#### [WORK TO BE COMPLETED]
Word for word, restate the lines from the top of the records below through the line with "Copia Auténtica", both included, with no pictures in the result.
DATASET EXCERPTS Start Marker
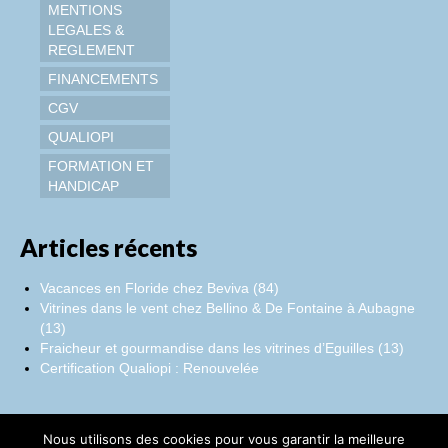
MENTIONS
LEGALES &
REGLEMENT
FINANCEMENTS
CGV
QUALIOPI
FORMATION ET
HANDICAP
Articles récents
Vacances en Floride chez Beviva (84)
Vitrines dans le vent chez Bellino & De Fontaine à Aubagne
(13)
Fraicheur et gourmandise dans les vitrines d’Eguilles (13)
Certification Qualiopi : Renouvelée
Nous utilisons des cookies pour vous garantir la meilleure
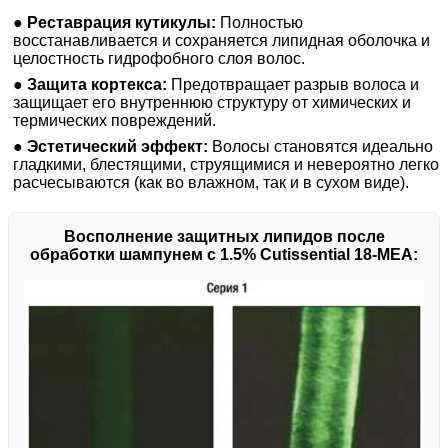
●
Реставрация кутикулы:
Полностью
восстанавливается и сохраняется липидная оболочка и
целостность гидрофобного слоя волос.
●
Защита кортекса:
Предотвращает разрыв волоса и
защищает его внутреннюю структуру от химических и
термических повреждений.
●
Эстетический эффект:
Волосы становятся идеально
гладкими, блестящими, струящимися и невероятно легко
расчесываются (как во влажном, так и в сухом виде).
Восполнение защитных липидов после
обработки шампунем с 1.5% Cutissential 18-MEA:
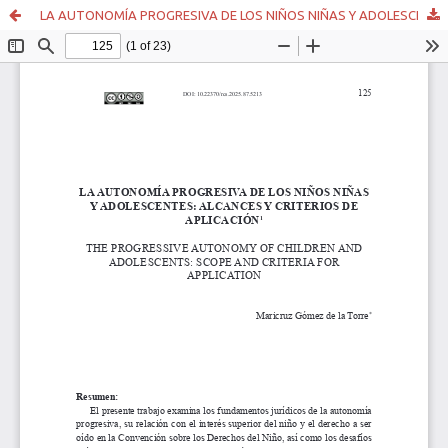
LA AUTONOMÍA PROGRESIVA DE LOS NIÑOS NIÑAS Y ADOLESCENTES: ALCANCES Y CRITERIOS DE APLICACIÓN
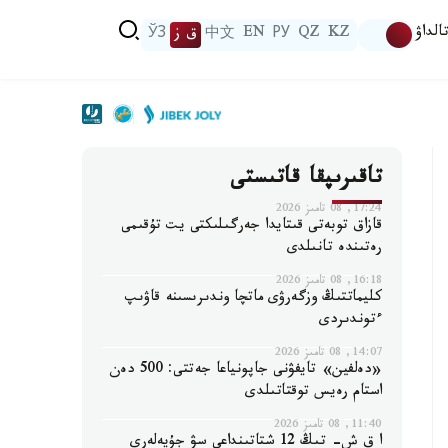
الداۋ
KZ
QZ
РУ
EN
中文
ق ز
ЎЗ
تاقىرىپقا قاتىستى
17:24, 08 تامىز 2026
قازاق توبەتى قىتايدا جەرگىلىكتى يت تۇقىمى
رەتىندە تانىلدى
16:18, 08 تامىز 2026
كليماتتىڭ وزگەرۋى ماتچا وندىرىسىنە قاۋىپ
ءتوندىردى
14:07, 08 تامىز 2026
«دەلفين» تايفۋنى جاپونياعا جەتتى: 500 دەن
استام رەيس توقتاتىلدى
11:40, 08 تامىز 2026
ا ق ش- تىڭ 12 شتاتىنداعى سۋ جۇيەلەرى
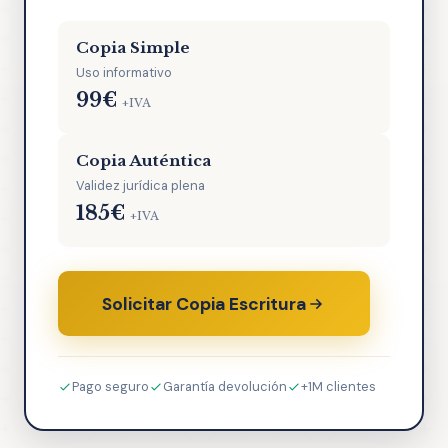
Copia Simple
Uso informativo
99€
+IVA
Copia Auténtica
Validez jurídica plena
185€
+IVA
Solicitar Copia Escritura
Pago seguro
Garantía devolución
+1M clientes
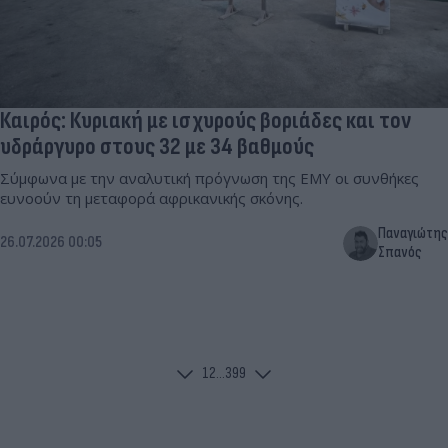
Καιρός: Κυριακή με ισχυρούς βοριάδες και τον
υδράργυρο στους 32 με 34 βαθμούς
Σύμφωνα με την αναλυτική πρόγνωση της ΕΜΥ οι συνθήκες
ευνοούν τη μεταφορά αφρικανικής σκόνης.
Παναγιώτης
26.07.2026 00:05
Σπανός
1
2
...
399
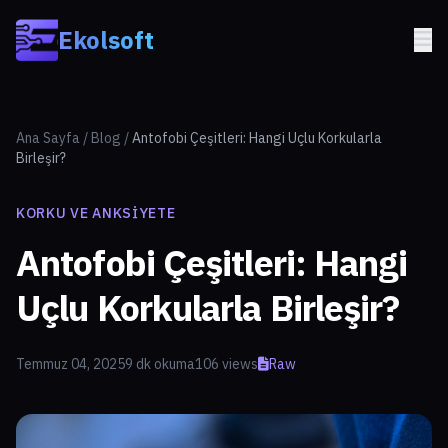
Skip to main content
Ekolsoft
Ana Sayfa
/
Blog
/
Antofobi Çeşitleri: Hangi Uçlu Korkularla
Birleşir?
KORKU VE ANKSIYETE
Antofobi Çeşitleri: Hangi
Uçlu Korkularla Birleşir?
Temmuz 04, 2025
9 dk okuma
106 views
Raw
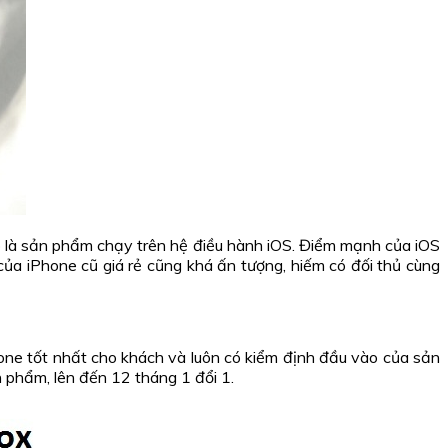
 đó là sản phẩm chạy trên hệ điều hành iOS. Điểm mạnh của iOS
của iPhone cũ giá rẻ cũng khá ấn tượng, hiếm có đối thủ cùng
hone tốt nhất cho khách và luôn có kiểm định đầu vào của sản
 phẩm, lên đến 12 tháng 1 đổi 1.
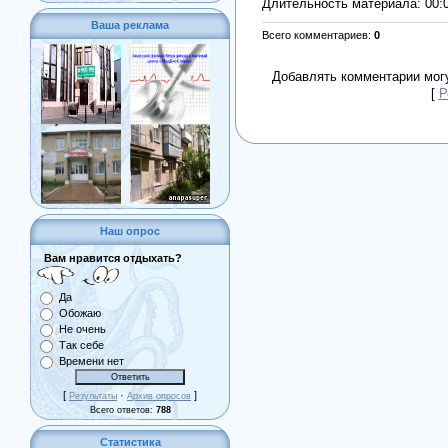
Длительность материала
: 00:
Ваша реклама
Всего комментариев
:
0
Добавлять комментарии могу
[
Р
Наш опрос
Вам нравится отдыхать?
Да
Обожаю
Не очень
Так себе
Времени нет
[
·
]
Результаты
Архив опросов
Всего ответов:
788
Статистика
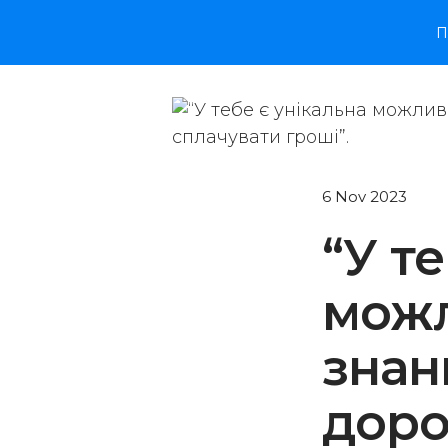
П
6 Nov 2023
“У т
можл
знань
доро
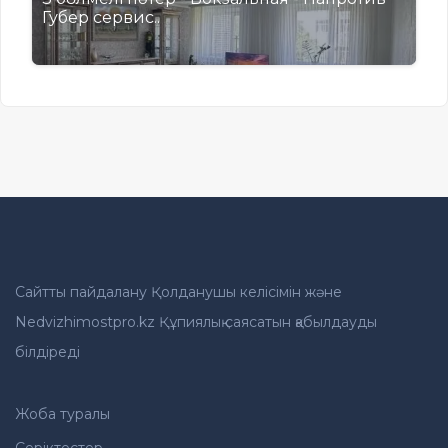
Губер сервис..
Сайтты пайдалану Қолданушы келісімін және
Nedvizhimostpro.kz Құпиялық саясатын қабылдауды
білдіреді
Жоба туралы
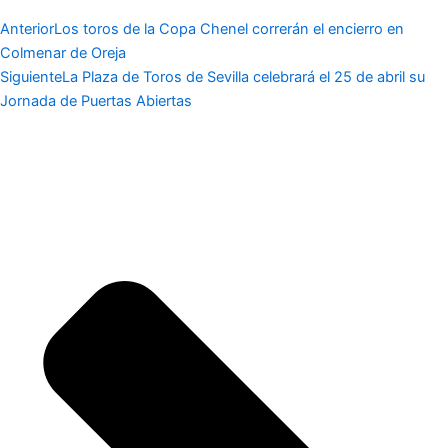
Anterior
Los toros de la Copa Chenel correrán el encierro en
Colmenar de Oreja
Siguiente
La Plaza de Toros de Sevilla celebrará el 25 de abril su
Jornada de Puertas Abiertas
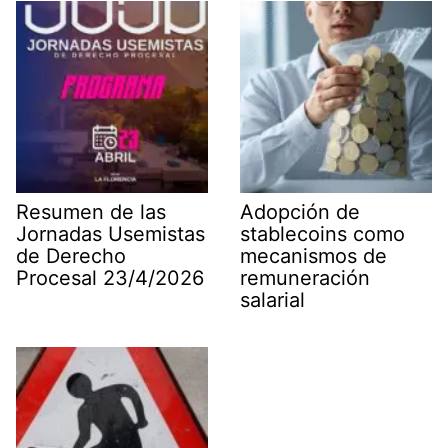
e
k
n
p
m
r
)
Resumen de las
Adopción de
Jornadas Usemistas
stablecoins como
de Derecho
mecanismos de
Procesal 23/4/2026
remuneración
salarial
DATASET EXCERPTS End Marker
#### [SOLUTION TO THIS PROBLEM]
MENTIONS
LEGALES &
REGLEMENT
FINANCEMENTS
CGV
QUALIOPI
FORMATION ET
HANDICAP
Articles récents
Vacances en Floride chez Beviva (84)
Vitrines dans le vent chez Bellino & De Fontaine à Aubagne
(13)
Fraicheur et gourmandise dans les vitrines d’Eguilles (13)
Certification Qualiopi : Renouvelée
Nous utilisons des cookies pour vous garantir la meilleure
●
Реставрация кутикулы:
Полностью
восстанавливается и сохраняется липидная оболочка и
целостность гидрофобного слоя волос.
●
Защита кортекса:
Предотвращает разрыв волоса и
защищает его внутреннюю структуру от химических и
термических повреждений.
●
Эстетический эффект:
Волосы становятся идеально
гладкими, блестящими, струящимися и невероятно легко
расчесываются (как во влажном, так и в сухом виде).
Восполнение защитных липидов после
обработки шампунем с 1.5% Cutissential 18-MEA:
LA AUTONOMÍA PROGRESIVA DE LOS NIÑOS NIÑAS Y ADOLESCENTES: ALCANCES Y CRITERIOS DE APLICACIÓN
الداۋ
KZ
QZ
РУ
EN
中文
ق ز
ЎЗ
تاقىرىپقا قاتىستى
17:24, 08 تامىز 2026
قازاق توبەتى قىتايدا جەرگىلىكتى يت تۇقىمى
رەتىندە تانىلدى
16:18, 08 تامىز 2026
كليماتتىڭ وزگەرۋى ماتچا وندىرىسىنە قاۋىپ
ءتوندىردى
14:07, 08 تامىز 2026
«دەلفين» تايفۋنى جاپونياعا جەتتى: 500 دەن
استام رەيس توقتاتىلدى
11:40, 08 تامىز 2026
ا ق ش- تىڭ 12 شتاتىنداعى سۋ جۇيەلەرى
Copia Simple
Uso informativo
99€
+IVA
Copia Auténtica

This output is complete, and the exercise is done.